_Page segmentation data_
-----

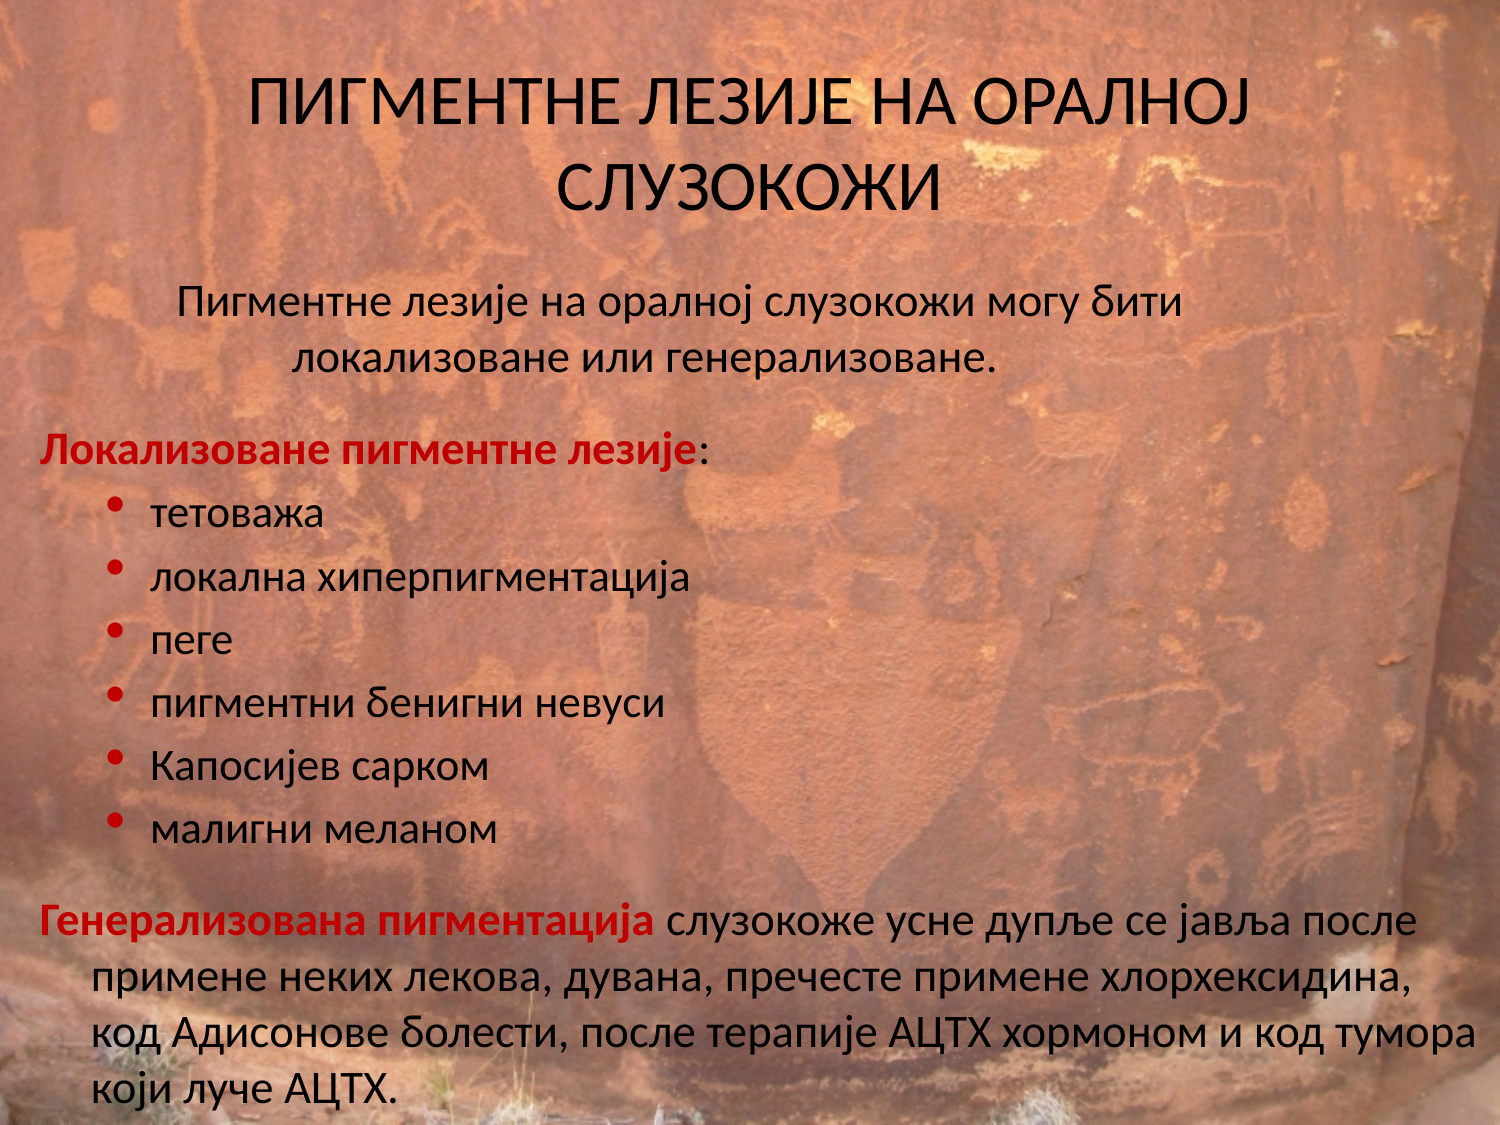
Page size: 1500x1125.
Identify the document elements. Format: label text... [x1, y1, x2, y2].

list Пигментне лезије на оралној слузокожи могу бити локализоване или генерализоване. Локализоване пигментне лезије: тетоважа локална хиперпигментација пеге пигментни бенигни невуси Капосијев сарком малигни меланом Генерализована пигментација слузокоже усне дупље се јавља после примене неких лекова, дувана, пречесте примене хлорхексидина, код Адисонове болести, после терапије АЦТХ хормоном и код тумора који луче АЦТХ. [24, 262, 1500, 1125]
picture [0, 0, 1500, 1125]
title ПИГМЕНТНЕ ЛЕЗИЈЕ НА ОРАЛНОЈ СЛУЗОКОЖИ [75, 45, 1425, 233]
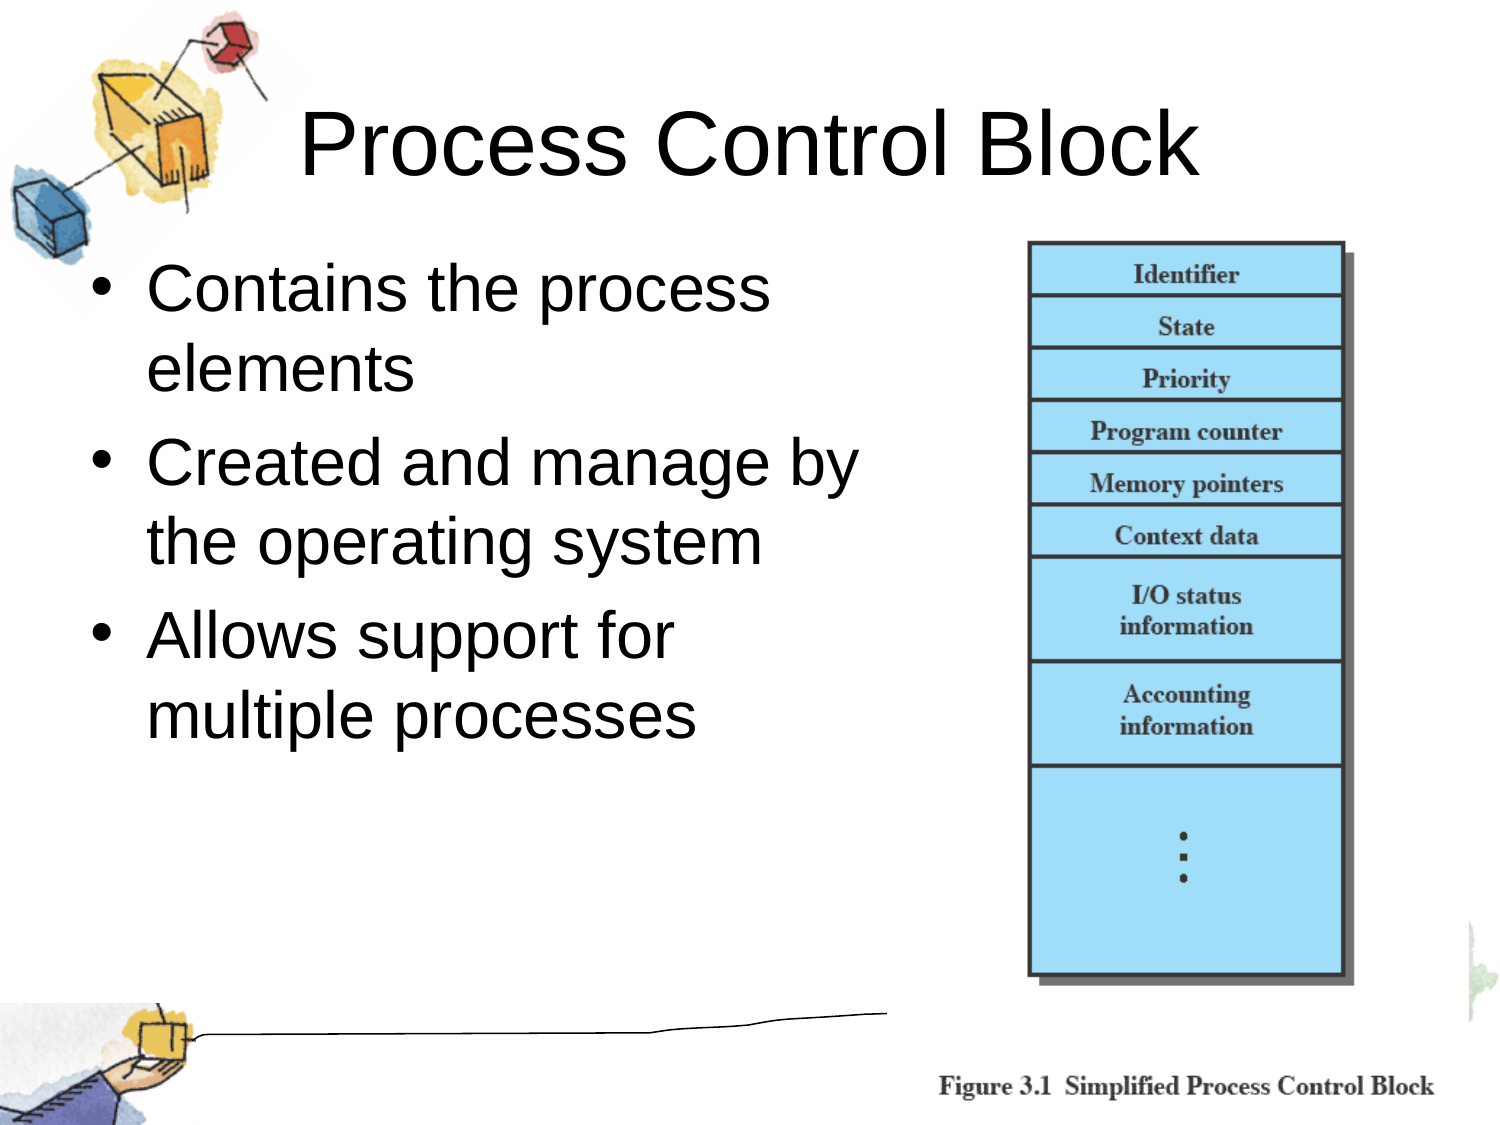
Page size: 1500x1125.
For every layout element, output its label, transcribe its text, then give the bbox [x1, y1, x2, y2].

picture [0, 85, 167, 305]
title Process Control Block [74, 44, 1426, 233]
picture [887, 199, 1500, 1122]
picture [0, 1003, 196, 1125]
picture [114, 0, 274, 44]
list Contains the process elements Created and manage by the operating system Allows support for multiple processes [74, 237, 882, 1076]
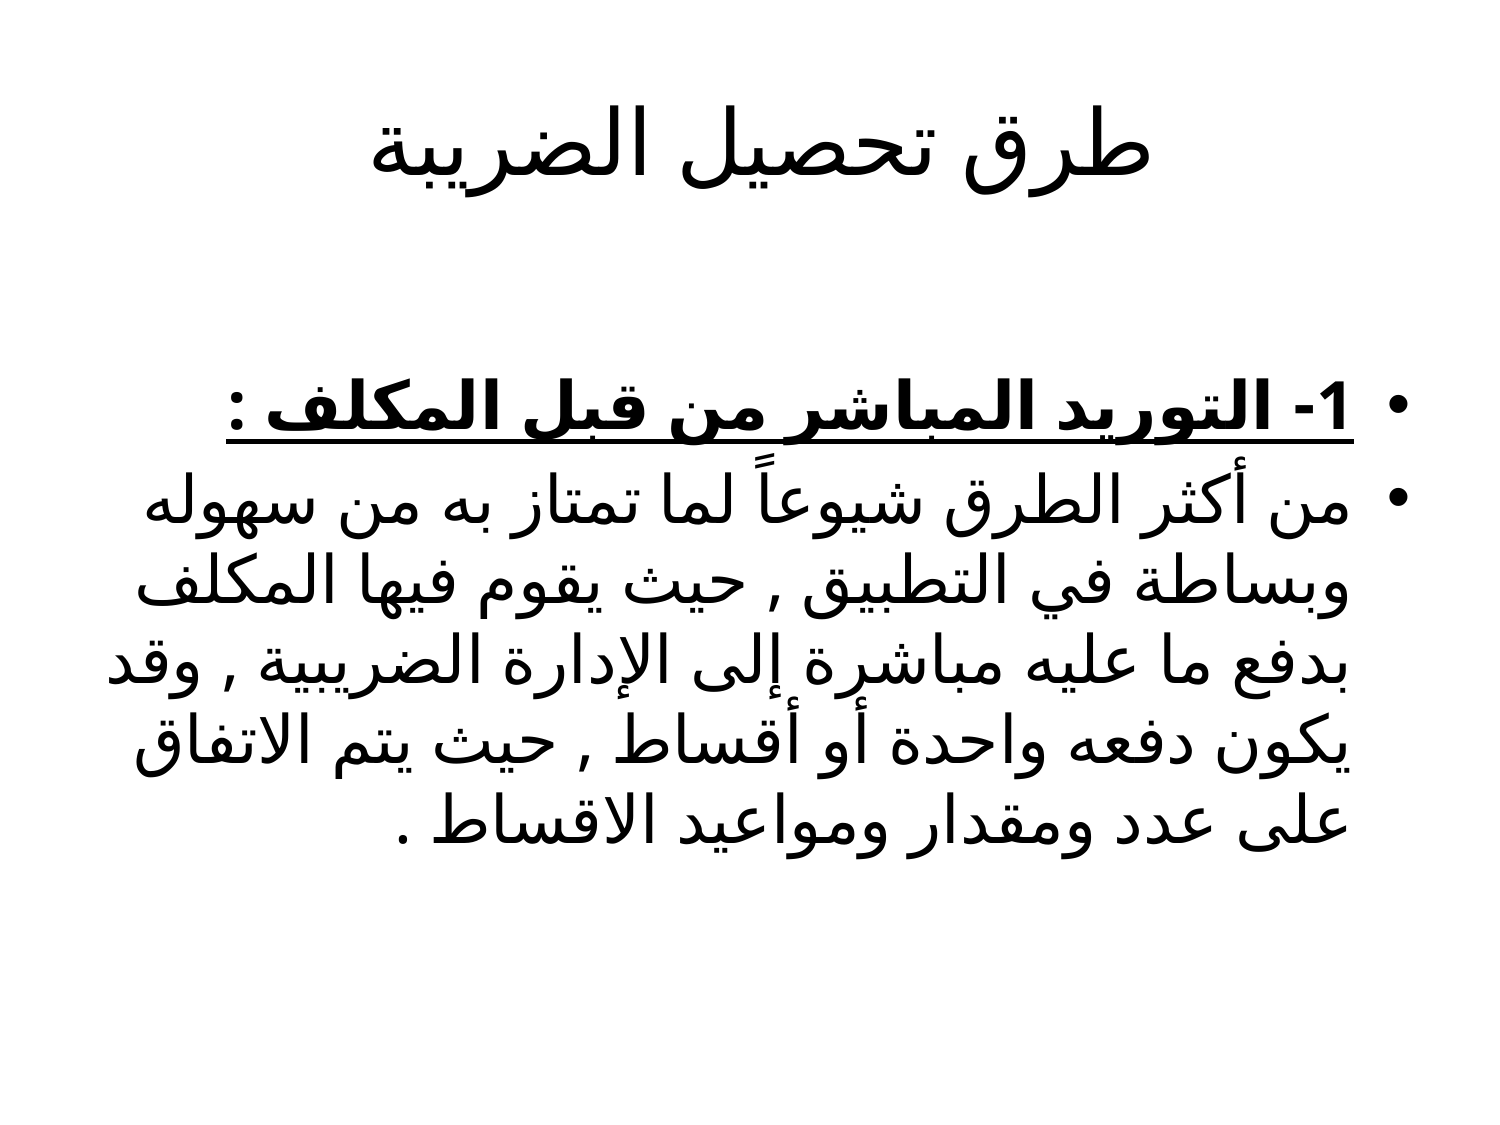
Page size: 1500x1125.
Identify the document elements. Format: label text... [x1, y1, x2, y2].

title طرق تحصيل الضريبة [75, 45, 1425, 233]
list 1- التوريد المباشر من قبل المكلف : من أكثر الطرق شيوعاً لما تمتاز به من سهوله وبساطة في التطبيق , حيث يقوم فيها المكلف بدفع ما عليه مباشرة إلى الإدارة الضريبية , وقد يكون دفعه واحدة أو أقساط , حيث يتم الاتفاق على عدد ومقدار ومواعيد الاقساط . [75, 262, 1425, 1005]
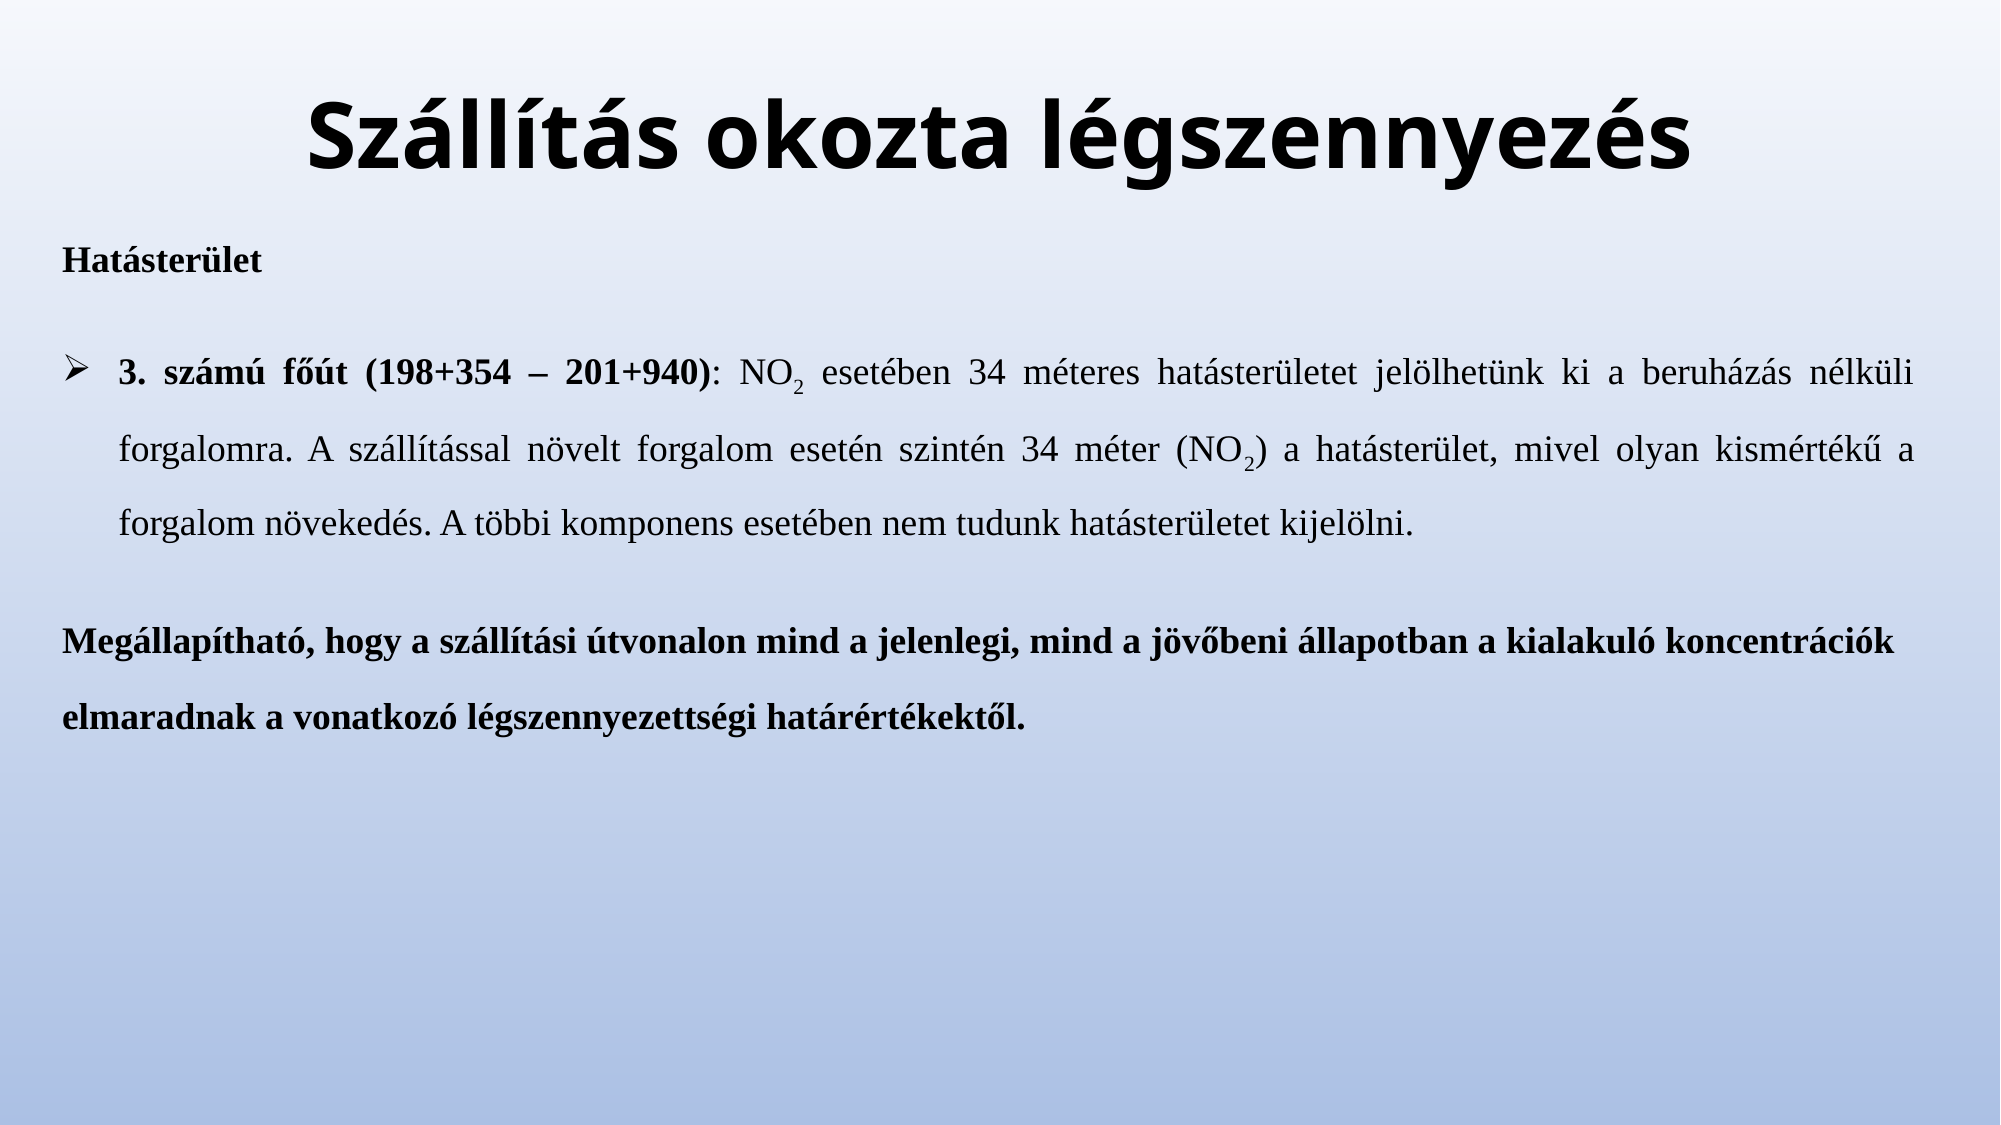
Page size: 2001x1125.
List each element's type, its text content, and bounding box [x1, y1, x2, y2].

-----

_Aim of the task_
All the records above must be retyped exactly, except for their pictures.

_Answer to this problem_
Page size: 1500x1125.
Identify the document elements. Format: label text... [x1, y1, x2, y2].

list Пигментне лезије на оралној слузокожи могу бити локализоване или генерализоване. Локализоване пигментне лезије: тетоважа локална хиперпигментација пеге пигментни бенигни невуси Капосијев сарком малигни меланом Генерализована пигментација слузокоже усне дупље се јавља после примене неких лекова, дувана, пречесте примене хлорхексидина, код Адисонове болести, после терапије АЦТХ хормоном и код тумора који луче АЦТХ. [24, 262, 1500, 1125]
picture [0, 0, 1500, 1125]
title ПИГМЕНТНЕ ЛЕЗИЈЕ НА ОРАЛНОЈ СЛУЗОКОЖИ [75, 45, 1425, 233]
Page size: 1500x1125.
For every layout element, output its label, transcribe its text, then give the bbox [x1, y1, x2, y2].

picture [0, 85, 167, 305]
title Process Control Block [74, 44, 1426, 233]
picture [887, 199, 1500, 1122]
picture [0, 1003, 196, 1125]
picture [114, 0, 274, 44]
list Contains the process elements Created and manage by the operating system Allows support for multiple processes [74, 237, 882, 1076]
Page size: 1500x1125.
Identify the document elements. Format: label text... [x1, y1, x2, y2].

title طرق تحصيل الضريبة [75, 45, 1425, 233]
list 1- التوريد المباشر من قبل المكلف : من أكثر الطرق شيوعاً لما تمتاز به من سهوله وبساطة في التطبيق , حيث يقوم فيها المكلف بدفع ما عليه مباشرة إلى الإدارة الضريبية , وقد يكون دفعه واحدة أو أقساط , حيث يتم الاتفاق على عدد ومقدار ومواعيد الاقساط . [75, 262, 1425, 1005]
Page size: 2001x1125.
List each element's type, its text content, and bounding box [x1, y1, x2, y2].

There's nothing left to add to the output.